Stored items
=== Section Start ===

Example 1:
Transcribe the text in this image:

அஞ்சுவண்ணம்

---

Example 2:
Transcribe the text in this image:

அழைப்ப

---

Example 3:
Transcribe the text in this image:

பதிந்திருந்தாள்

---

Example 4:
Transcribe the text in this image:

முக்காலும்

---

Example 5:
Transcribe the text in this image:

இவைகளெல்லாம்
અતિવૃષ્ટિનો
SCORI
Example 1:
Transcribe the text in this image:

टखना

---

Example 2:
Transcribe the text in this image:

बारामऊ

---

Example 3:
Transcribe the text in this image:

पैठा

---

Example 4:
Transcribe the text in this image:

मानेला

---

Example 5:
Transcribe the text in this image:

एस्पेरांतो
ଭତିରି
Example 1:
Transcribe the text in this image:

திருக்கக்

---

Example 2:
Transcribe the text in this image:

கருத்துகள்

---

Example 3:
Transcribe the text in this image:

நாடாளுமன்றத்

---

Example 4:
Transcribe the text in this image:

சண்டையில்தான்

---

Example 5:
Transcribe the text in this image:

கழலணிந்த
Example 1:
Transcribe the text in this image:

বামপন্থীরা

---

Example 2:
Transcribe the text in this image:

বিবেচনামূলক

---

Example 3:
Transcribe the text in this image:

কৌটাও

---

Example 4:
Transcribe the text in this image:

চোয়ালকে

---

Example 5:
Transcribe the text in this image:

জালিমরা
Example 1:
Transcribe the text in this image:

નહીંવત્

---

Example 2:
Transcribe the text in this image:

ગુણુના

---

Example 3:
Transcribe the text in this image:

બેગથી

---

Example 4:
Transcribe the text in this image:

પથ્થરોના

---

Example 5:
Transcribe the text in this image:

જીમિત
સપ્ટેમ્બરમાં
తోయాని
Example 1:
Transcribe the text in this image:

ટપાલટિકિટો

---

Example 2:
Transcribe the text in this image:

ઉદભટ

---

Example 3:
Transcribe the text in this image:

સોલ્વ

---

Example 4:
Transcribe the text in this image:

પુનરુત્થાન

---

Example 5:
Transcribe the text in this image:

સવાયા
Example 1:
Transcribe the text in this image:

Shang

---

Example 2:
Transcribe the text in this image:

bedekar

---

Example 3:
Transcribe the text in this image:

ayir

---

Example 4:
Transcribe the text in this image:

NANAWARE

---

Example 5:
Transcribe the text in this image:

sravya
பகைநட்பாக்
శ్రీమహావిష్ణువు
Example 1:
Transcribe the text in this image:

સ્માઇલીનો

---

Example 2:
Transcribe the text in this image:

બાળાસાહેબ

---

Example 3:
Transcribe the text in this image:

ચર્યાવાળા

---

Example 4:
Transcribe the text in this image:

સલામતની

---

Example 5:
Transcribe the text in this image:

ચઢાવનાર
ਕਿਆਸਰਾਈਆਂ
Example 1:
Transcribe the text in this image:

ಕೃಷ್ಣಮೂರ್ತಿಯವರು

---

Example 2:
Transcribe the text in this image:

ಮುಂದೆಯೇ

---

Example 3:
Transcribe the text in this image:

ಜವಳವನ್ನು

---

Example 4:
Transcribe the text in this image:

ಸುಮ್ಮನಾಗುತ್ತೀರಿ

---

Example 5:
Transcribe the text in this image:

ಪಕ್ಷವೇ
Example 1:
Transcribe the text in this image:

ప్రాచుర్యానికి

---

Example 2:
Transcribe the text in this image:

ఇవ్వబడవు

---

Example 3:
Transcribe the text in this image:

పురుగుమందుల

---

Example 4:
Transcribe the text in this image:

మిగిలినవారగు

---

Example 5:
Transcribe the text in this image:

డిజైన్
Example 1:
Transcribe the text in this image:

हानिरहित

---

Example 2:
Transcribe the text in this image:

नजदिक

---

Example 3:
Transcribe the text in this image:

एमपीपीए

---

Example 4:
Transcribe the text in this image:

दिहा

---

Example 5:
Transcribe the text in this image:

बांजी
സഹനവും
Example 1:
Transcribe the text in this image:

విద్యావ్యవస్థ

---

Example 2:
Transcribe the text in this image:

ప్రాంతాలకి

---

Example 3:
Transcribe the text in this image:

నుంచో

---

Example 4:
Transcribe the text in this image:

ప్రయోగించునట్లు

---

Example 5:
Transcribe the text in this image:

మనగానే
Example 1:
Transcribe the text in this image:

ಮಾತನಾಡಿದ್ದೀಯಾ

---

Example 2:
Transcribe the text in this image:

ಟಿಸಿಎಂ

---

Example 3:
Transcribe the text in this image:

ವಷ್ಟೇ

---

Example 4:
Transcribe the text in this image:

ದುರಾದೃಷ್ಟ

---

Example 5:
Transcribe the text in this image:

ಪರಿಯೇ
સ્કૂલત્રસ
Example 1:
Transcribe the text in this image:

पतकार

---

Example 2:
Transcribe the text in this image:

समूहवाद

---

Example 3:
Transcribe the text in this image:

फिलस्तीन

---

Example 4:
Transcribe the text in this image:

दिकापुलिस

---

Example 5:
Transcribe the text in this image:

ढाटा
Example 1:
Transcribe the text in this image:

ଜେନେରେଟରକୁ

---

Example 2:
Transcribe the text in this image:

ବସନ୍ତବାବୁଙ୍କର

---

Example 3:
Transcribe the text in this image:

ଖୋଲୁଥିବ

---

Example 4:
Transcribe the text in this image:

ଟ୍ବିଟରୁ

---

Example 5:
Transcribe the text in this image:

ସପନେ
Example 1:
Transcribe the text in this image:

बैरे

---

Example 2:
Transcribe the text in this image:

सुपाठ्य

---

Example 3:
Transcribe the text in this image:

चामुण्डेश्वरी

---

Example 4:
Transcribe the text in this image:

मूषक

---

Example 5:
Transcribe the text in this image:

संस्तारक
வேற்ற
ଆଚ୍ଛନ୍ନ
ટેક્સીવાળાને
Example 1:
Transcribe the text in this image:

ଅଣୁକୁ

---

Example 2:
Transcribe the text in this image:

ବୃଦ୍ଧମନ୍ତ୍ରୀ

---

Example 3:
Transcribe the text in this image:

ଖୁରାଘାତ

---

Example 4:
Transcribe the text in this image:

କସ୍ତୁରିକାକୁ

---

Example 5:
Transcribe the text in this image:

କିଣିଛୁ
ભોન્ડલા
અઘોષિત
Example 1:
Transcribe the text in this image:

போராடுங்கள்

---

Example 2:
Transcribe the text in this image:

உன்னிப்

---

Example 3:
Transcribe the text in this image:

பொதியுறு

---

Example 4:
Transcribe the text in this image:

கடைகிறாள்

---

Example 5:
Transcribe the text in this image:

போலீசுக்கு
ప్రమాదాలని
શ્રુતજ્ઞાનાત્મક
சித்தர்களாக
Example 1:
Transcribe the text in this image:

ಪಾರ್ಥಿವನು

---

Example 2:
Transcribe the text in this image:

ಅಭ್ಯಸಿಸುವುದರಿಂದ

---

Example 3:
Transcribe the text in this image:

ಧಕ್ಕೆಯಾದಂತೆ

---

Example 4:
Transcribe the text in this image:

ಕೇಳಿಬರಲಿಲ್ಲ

=== Section End ===

◆ EXERCISE DESCRIPTION:
The records above must each be restated exactly as they stand.

◆ PROBLEM SOLUTION:
Example 1:
Transcribe the text in this image:

அஞ்சுவண்ணம்

---

Example 2:
Transcribe the text in this image:

அழைப்ப

---

Example 3:
Transcribe the text in this image:

பதிந்திருந்தாள்

---

Example 4:
Transcribe the text in this image:

முக்காலும்

---

Example 5:
Transcribe the text in this image:

இவைகளெல்லாம்
અતિવૃષ્ટિનો
SCORI
Example 1:
Transcribe the text in this image:

टखना

---

Example 2:
Transcribe the text in this image:

बारामऊ

---

Example 3:
Transcribe the text in this image:

पैठा

---

Example 4:
Transcribe the text in this image:

मानेला

---

Example 5:
Transcribe the text in this image:

एस्पेरांतो
ଭତିରି
Example 1:
Transcribe the text in this image:

திருக்கக்

---

Example 2:
Transcribe the text in this image:

கருத்துகள்

---

Example 3:
Transcribe the text in this image:

நாடாளுமன்றத்

---

Example 4:
Transcribe the text in this image:

சண்டையில்தான்

---

Example 5:
Transcribe the text in this image:

கழலணிந்த
Example 1:
Transcribe the text in this image:

বামপন্থীরা

---

Example 2:
Transcribe the text in this image:

বিবেচনামূলক

---

Example 3:
Transcribe the text in this image:

কৌটাও

---

Example 4:
Transcribe the text in this image:

চোয়ালকে

---

Example 5:
Transcribe the text in this image:

জালিমরা
Example 1:
Transcribe the text in this image:

નહીંવત્

---

Example 2:
Transcribe the text in this image:

ગુણુના

---

Example 3:
Transcribe the text in this image:

બેગથી

---

Example 4:
Transcribe the text in this image:

પથ્થરોના

---

Example 5:
Transcribe the text in this image:

જીમિત
સપ્ટેમ્બરમાં
తోయాని
Example 1:
Transcribe the text in this image:

ટપાલટિકિટો

---

Example 2:
Transcribe the text in this image:

ઉદભટ

---

Example 3:
Transcribe the text in this image:

સોલ્વ

---

Example 4:
Transcribe the text in this image:

પુનરુત્થાન

---

Example 5:
Transcribe the text in this image:

સવાયા
Example 1:
Transcribe the text in this image:

Shang

---

Example 2:
Transcribe the text in this image:

bedekar

---

Example 3:
Transcribe the text in this image:

ayir

---

Example 4:
Transcribe the text in this image:

NANAWARE

---

Example 5:
Transcribe the text in this image:

sravya
பகைநட்பாக்
శ్రీమహావిష్ణువు
Example 1:
Transcribe the text in this image:

સ્માઇલીનો

---

Example 2:
Transcribe the text in this image:

બાળાસાહેબ

---

Example 3:
Transcribe the text in this image:

ચર્યાવાળા

---

Example 4:
Transcribe the text in this image:

સલામતની

---

Example 5:
Transcribe the text in this image:

ચઢાવનાર
ਕਿਆਸਰਾਈਆਂ
Example 1:
Transcribe the text in this image:

ಕೃಷ್ಣಮೂರ್ತಿಯವರು

---

Example 2:
Transcribe the text in this image:

ಮುಂದೆಯೇ

---

Example 3:
Transcribe the text in this image:

ಜವಳವನ್ನು

---

Example 4:
Transcribe the text in this image:

ಸುಮ್ಮನಾಗುತ್ತೀರಿ

---

Example 5:
Transcribe the text in this image:

ಪಕ್ಷವೇ
Example 1:
Transcribe the text in this image:

ప్రాచుర్యానికి

---

Example 2:
Transcribe the text in this image:

ఇవ్వబడవు

---

Example 3:
Transcribe the text in this image:

పురుగుమందుల

---

Example 4:
Transcribe the text in this image:

మిగిలినవారగు

---

Example 5:
Transcribe the text in this image:

డిజైన్
Example 1:
Transcribe the text in this image:

हानिरहित

---

Example 2:
Transcribe the text in this image:

नजदिक

---

Example 3:
Transcribe the text in this image:

एमपीपीए

---

Example 4:
Transcribe the text in this image:

दिहा

---

Example 5:
Transcribe the text in this image:

बांजी
സഹനവും
Example 1:
Transcribe the text in this image:

విద్యావ్యవస్థ

---

Example 2:
Transcribe the text in this image:

ప్రాంతాలకి

---

Example 3:
Transcribe the text in this image:

నుంచో

---

Example 4:
Transcribe the text in this image:

ప్రయోగించునట్లు

---

Example 5:
Transcribe the text in this image:

మనగానే
Example 1:
Transcribe the text in this image:

ಮಾತನಾಡಿದ್ದೀಯಾ

---

Example 2:
Transcribe the text in this image:

ಟಿಸಿಎಂ

---

Example 3:
Transcribe the text in this image:

ವಷ್ಟೇ

---

Example 4:
Transcribe the text in this image:

ದುರಾದೃಷ್ಟ

---

Example 5:
Transcribe the text in this image:

ಪರಿಯೇ
સ્કૂલત્રસ
Example 1:
Transcribe the text in this image:

पतकार

---

Example 2:
Transcribe the text in this image:

समूहवाद

---

Example 3:
Transcribe the text in this image:

फिलस्तीन

---

Example 4:
Transcribe the text in this image:

दिकापुलिस

---

Example 5:
Transcribe the text in this image:

ढाटा
Example 1:
Transcribe the text in this image:

ଜେନେରେଟରକୁ

---

Example 2:
Transcribe the text in this image:

ବସନ୍ତବାବୁଙ୍କର

---

Example 3:
Transcribe the text in this image:

ଖୋଲୁଥିବ

---

Example 4:
Transcribe the text in this image:

ଟ୍ବିଟରୁ

---

Example 5:
Transcribe the text in this image:

ସପନେ
Example 1:
Transcribe the text in this image:

बैरे

---

Example 2:
Transcribe the text in this image:

सुपाठ्य

---

Example 3:
Transcribe the text in this image:

चामुण्डेश्वरी

---

Example 4:
Transcribe the text in this image:

मूषक

---

Example 5:
Transcribe the text in this image:

संस्तारक
வேற்ற
ଆଚ୍ଛନ୍ନ
ટેક્સીવાળાને
Example 1:
Transcribe the text in this image:

ଅଣୁକୁ

---

Example 2:
Transcribe the text in this image:

ବୃଦ୍ଧମନ୍ତ୍ରୀ

---

Example 3:
Transcribe the text in this image:

ଖୁରାଘାତ

---

Example 4:
Transcribe the text in this image:

କସ୍ତୁରିକାକୁ

---

Example 5:
Transcribe the text in this image:

କିଣିଛୁ
ભોન્ડલા
અઘોષિત
Example 1:
Transcribe the text in this image:

போராடுங்கள்

---

Example 2:
Transcribe the text in this image:

உன்னிப்

---

Example 3:
Transcribe the text in this image:

பொதியுறு

---

Example 4:
Transcribe the text in this image:

கடைகிறாள்

---

Example 5:
Transcribe the text in this image:

போலீசுக்கு
ప్రమాదాలని
શ્રુતજ્ઞાનાત્મક
சித்தர்களாக
Example 1:
Transcribe the text in this image:

ಪಾರ್ಥಿವನು

---

Example 2:
Transcribe the text in this image:

ಅಭ್ಯಸಿಸುವುದರಿಂದ

---

Example 3:
Transcribe the text in this image:

ಧಕ್ಕೆಯಾದಂತೆ

---

Example 4:
Transcribe the text in this image:

ಕೇಳಿಬರಲಿಲ್ಲ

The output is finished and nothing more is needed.